Numerous court filings and affidavits paint a picture of agencies rushing to give DOGE access without accompanying rigor of protecting data or documenting the scope of its work.
On Monday, a federal judge in Maryland temporarily halted DOGE from accessing data of millions of union members in a lawsuit against the Office of Personnel Management, the Treasury Department and Education Department after finding the agencies shared private information with DOGE affiliates “who had no need to know the vast amount of sensitive personal information to which they were granted access.”
“No matter how important or urgent the President’s DOGE agenda may be, federal agencies must execute it in accordance with the law,” Judge Deborah L. Boardman wrote. “That likely did not happen in this case.”

In the Social Security Administration lawsuit, Hollander found several DOGE staffers “were granted access to SSA systems before their background checks were completed or their inter-agency detail agreements were finalized.”
One of those is Bobba, who was given access to the master data warehouse at SSA that includes the Master Beneficiary Record, Supplemental Security Record and Numident files containing “extensive information about anyone with a social security number,” according to filings in the case.
According to a memorandum of understanding detailing Bobba’s work with SSA, the Office of Personnel Management and Education Department that was improperly redacted by OPM, Bobba agreed to do any work on Social Security data from the agency headquarters.

But an affidavit from former SSA chief of staff Tiffany Flick said that Bobba was working off-site from OPM where other people “may have also had access to this protected information,” Flick wrote.
Not even lawyers for the government can account for when and how DOGE staffers received access to sensitive databases.
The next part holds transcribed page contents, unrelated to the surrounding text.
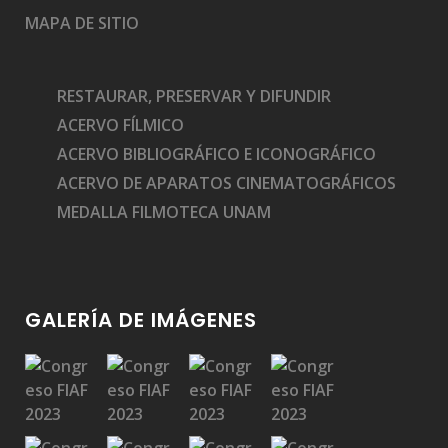
MAPA DE SITIO
RESTAURAR, PRESERVAR Y DIFUNDIR
ACERVO FÍLMICO
ACERVO BIBLIOGRÁFICO E ICONOGRÁFICO
ACERVO DE APARATOS CINEMATOGRÁFICOS
MEDALLA FILMOTECA UNAM
GALERÍA DE IMÁGENES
In a Labor Department lawsuit, Judge John D. Bates notes that “defendants themselves acknowledge inconsistencies across their evidence” regarding DOGE.
Marko Elez, a DOGE employee who resigned from his post at the Treasury Department in early February after racist social media posts resurfaced, “sent an email with a spreadsheet containing PII to two United States General Services Administration officials,” according to an audit (PDF) of his email account submitted in one court filing.
Government lawyers said Elez was “erroneously” and “mistakenly” given the ability to change data on Treasury’s Secure Payment System, which a judge said demonstrates DOGE access was “rushed and undertaken by political pressure.”
In a ruling blocking DOGE access to Treasury systems, Judge Jeannette Vargas warned that “a real possibility exists that sensitive information has already been shared outside of the Treasury Department, in potential violation of federal law.”

Congress warned against this — a half-century ago
When Congress passed the Privacy Act of 1974, lawmakers expressed concerns about personal information amassed in digital databases by the “omnivorous fact collectors” of federal agencies.
During the debate about the bill, Arizona Republican Sen. Barry Goldwater was worried about the possibility “that every detail of our personal lives can be assembled instantly for use by a single bureaucrat or institution.”